[Datenauszüge]
▶
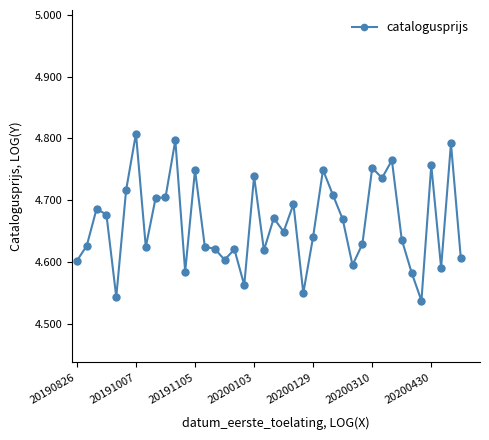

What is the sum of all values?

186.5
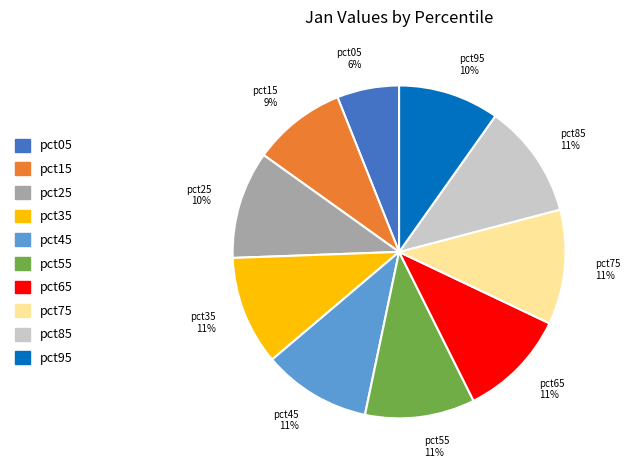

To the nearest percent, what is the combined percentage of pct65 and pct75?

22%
◀
▶
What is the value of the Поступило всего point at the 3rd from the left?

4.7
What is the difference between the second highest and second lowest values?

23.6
◀
[Deine Aufgabe]
Zieh aus der Auflistung jede Zeile heraus, in der das Wort „values“ vorkommt. Groß- und Kleinschreibung zählt.

[Deine Antwort]
What is the sum of all values?
What is the difference between the second highest and second lowest values?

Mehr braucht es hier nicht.